For Melissa Bardowell, 20, a sophomore majoring in computer information systems, this was a necessary step to help better her team.
A native of Kingston, Jamaica, Bardowell has always been encouraged to do her best while maintaining a positive balance in her life.
Her typical day is an early practice session at the pool at 5.30 a.m. She then has classes from eight until noon, eats lunch, takes a short nap, returns to school for practice from 3-6 p.m. and finally, goes home to do her classwork and prepare for the next day.
“Being from a strict family, I had to have my priorities straight, so I know how to manage my time,” Bardowell said.
The distance swimmer has set several goals for the upcoming season. She plans to better her times for meets, contribute to helping her team win the Northeastern Conference and become more dominant in her events.
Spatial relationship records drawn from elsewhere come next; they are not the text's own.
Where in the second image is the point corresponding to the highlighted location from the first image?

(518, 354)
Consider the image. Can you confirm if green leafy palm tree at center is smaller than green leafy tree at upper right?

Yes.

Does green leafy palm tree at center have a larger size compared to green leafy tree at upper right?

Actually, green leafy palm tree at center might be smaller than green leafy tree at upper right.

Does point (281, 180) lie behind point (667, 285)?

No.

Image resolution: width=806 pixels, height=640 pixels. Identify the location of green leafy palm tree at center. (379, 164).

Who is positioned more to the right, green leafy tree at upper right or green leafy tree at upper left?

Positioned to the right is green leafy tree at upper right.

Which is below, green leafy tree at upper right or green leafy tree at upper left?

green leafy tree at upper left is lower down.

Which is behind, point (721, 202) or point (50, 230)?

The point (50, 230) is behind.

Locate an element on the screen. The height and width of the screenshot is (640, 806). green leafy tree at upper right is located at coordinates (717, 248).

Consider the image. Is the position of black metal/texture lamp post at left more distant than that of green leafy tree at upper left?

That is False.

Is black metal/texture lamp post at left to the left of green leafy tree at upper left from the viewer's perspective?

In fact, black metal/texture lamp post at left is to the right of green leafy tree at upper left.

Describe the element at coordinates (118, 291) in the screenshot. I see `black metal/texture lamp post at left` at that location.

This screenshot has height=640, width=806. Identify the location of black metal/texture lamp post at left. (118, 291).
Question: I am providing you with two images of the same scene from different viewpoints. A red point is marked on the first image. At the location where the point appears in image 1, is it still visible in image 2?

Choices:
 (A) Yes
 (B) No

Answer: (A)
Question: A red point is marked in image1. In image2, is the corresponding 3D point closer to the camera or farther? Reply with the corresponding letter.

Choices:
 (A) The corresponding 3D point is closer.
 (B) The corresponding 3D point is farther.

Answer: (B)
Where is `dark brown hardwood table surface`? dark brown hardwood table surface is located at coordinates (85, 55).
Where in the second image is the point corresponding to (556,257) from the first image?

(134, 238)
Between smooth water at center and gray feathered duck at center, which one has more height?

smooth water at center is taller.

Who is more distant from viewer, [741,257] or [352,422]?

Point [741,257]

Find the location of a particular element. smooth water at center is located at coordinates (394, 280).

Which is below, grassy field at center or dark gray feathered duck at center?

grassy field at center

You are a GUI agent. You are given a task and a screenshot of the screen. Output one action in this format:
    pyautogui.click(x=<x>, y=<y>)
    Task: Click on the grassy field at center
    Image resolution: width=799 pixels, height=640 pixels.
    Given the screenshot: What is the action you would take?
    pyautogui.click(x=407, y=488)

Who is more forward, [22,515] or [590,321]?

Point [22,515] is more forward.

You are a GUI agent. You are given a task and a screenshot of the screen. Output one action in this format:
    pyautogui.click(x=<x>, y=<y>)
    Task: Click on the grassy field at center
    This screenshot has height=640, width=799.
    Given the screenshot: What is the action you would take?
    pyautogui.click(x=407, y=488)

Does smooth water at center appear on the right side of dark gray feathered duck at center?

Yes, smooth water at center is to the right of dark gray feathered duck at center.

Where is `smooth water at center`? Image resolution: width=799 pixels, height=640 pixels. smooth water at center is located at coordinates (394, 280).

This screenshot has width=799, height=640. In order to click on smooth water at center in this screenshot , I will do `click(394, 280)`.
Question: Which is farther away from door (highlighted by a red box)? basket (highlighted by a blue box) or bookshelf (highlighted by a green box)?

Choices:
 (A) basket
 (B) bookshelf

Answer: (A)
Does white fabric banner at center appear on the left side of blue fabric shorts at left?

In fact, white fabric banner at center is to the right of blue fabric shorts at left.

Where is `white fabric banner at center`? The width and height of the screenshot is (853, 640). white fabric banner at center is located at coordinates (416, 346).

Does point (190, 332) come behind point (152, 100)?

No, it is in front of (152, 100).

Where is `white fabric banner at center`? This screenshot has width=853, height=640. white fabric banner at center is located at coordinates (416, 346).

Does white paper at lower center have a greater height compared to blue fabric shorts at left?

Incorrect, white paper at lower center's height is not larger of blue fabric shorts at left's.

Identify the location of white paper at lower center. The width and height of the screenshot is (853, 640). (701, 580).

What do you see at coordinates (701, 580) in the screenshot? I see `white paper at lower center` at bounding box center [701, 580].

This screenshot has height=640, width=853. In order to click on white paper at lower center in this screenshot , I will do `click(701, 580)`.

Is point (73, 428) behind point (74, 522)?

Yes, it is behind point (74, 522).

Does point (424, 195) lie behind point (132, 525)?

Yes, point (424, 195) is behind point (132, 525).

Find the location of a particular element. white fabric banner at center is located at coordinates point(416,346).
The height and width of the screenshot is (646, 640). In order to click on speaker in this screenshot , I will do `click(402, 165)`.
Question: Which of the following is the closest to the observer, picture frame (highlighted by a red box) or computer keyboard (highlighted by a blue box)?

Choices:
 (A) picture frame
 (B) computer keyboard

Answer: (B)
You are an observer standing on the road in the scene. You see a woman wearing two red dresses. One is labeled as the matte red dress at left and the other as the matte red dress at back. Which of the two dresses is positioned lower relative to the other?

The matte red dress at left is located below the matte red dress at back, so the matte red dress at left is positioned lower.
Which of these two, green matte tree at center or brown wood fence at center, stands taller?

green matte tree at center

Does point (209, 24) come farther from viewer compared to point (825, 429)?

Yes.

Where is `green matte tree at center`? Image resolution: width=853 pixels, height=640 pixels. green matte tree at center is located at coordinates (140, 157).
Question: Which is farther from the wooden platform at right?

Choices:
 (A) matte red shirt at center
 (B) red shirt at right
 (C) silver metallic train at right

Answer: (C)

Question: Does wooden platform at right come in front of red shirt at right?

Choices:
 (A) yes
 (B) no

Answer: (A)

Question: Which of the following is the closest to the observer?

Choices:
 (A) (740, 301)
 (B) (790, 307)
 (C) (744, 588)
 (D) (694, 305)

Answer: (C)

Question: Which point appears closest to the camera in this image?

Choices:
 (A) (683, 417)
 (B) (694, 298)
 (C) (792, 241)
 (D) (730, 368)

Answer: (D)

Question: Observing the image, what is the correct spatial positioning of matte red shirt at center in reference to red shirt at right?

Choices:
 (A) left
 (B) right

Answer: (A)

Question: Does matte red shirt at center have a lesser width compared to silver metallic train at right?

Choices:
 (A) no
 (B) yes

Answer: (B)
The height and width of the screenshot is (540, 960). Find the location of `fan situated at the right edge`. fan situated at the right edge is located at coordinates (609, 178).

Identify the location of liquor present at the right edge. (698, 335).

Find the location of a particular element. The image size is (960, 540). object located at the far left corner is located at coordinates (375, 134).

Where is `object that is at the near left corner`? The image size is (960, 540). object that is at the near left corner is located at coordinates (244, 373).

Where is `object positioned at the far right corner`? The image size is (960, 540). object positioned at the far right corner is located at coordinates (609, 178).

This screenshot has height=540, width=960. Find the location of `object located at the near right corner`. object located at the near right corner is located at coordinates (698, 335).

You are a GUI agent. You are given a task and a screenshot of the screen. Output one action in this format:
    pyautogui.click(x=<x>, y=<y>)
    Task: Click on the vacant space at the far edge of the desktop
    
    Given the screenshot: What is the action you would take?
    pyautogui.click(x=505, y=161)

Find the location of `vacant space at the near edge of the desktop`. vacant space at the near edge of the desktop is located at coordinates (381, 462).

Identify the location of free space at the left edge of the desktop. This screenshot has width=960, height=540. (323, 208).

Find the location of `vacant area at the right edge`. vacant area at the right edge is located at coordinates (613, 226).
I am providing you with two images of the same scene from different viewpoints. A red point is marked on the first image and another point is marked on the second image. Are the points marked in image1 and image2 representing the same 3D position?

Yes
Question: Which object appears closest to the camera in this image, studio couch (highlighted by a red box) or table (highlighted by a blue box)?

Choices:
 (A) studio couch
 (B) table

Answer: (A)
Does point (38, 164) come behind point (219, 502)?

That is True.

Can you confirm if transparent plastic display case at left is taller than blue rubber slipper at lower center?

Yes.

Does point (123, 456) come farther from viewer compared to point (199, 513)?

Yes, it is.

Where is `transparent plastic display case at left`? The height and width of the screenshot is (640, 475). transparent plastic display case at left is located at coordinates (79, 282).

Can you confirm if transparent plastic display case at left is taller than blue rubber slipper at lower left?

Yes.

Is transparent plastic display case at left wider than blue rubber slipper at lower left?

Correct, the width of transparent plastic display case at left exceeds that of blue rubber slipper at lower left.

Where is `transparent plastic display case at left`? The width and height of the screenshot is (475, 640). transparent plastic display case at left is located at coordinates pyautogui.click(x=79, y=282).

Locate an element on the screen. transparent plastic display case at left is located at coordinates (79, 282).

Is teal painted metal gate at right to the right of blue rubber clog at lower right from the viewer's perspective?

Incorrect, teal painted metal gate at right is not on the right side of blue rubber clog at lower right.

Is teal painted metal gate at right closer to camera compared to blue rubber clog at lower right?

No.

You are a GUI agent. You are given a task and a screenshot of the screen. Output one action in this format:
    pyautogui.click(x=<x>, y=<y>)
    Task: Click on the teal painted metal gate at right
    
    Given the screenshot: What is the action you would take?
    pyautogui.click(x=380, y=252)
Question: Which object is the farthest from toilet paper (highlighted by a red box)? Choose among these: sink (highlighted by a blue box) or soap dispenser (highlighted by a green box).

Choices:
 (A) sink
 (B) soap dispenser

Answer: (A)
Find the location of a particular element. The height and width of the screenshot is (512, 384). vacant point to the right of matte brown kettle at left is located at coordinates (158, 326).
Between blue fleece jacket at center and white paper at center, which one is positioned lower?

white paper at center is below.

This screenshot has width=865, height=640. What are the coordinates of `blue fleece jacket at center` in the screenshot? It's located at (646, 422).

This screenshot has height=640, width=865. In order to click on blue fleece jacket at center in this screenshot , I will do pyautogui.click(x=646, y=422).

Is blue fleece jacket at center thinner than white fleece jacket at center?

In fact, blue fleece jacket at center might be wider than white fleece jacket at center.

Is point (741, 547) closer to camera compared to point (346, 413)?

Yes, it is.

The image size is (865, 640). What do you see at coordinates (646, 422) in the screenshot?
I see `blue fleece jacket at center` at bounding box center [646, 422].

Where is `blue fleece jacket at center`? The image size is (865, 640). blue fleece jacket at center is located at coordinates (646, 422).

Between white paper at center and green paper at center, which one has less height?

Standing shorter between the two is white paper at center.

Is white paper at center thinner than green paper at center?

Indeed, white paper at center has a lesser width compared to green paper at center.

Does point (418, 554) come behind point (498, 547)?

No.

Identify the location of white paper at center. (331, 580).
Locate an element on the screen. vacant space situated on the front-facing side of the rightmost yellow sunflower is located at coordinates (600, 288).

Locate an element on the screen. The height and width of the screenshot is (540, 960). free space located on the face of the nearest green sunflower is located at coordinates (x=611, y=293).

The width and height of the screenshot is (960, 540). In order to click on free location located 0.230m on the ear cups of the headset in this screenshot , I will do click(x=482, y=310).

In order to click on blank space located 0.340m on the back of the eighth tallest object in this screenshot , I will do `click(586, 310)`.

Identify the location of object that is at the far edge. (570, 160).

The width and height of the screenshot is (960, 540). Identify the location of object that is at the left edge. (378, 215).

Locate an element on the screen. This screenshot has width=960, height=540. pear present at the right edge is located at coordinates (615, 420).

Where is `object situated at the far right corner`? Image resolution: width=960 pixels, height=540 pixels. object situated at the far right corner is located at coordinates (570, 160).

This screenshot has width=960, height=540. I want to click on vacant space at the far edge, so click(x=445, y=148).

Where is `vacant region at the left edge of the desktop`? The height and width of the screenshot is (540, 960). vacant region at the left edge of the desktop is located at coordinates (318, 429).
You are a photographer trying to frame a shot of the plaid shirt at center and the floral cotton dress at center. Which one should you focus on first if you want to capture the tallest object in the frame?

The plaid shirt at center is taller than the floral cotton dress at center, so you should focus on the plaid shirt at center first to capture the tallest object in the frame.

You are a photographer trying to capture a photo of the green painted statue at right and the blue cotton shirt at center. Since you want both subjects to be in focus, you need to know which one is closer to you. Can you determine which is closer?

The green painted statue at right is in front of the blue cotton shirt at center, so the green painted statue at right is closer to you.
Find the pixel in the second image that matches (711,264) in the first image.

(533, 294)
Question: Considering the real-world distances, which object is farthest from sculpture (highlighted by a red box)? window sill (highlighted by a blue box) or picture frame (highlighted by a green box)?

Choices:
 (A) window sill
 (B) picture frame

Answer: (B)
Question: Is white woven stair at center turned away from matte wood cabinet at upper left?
However, her main goal is to qualify for the 2004 Jamaica swimming and diving Olympic team, either as a single swimmer or as a relay member.
“Her work ethic is exceptional at practice. She comes every day to practice and she always tries to get better,” said second-year coach Mark Howell.
Bardowell believes she has room for improvement and shows modesty about being one of the shining stars of the swim team.
“My performance last year was average, but it’s in the past now and I’m looking toward the future.”The sophomore swimmer’s positive attitude has also been an inspiration to many of her teammates.”She gives off such a positive energy in the pool,” swimmer Jarlyn Johnson said. “She’s like an Energizer bunny. She may be tired and hurting but she still tries to do her best. A lot of us look up to her for the dedication.”
Bardowell believes Howell is one of the reasons for her non-stop attitude.
“[Howell] has done a lot for us. Things we didn’t think possible, he told us we could get it done. He has always given us encouragement to do better and we really appreciate it.”
With her determination and dedication towards the sport, coaches said Bardowell could only move forward.”Melissa is going to do very well,” Howell said. “She was adapting to the athlete’s life in college, but she has matured over the last year. In preparing for the season, she has been training during the summer. Her times will definitely improve, and I firmly believe she will pass whatever goals she has set for herself.”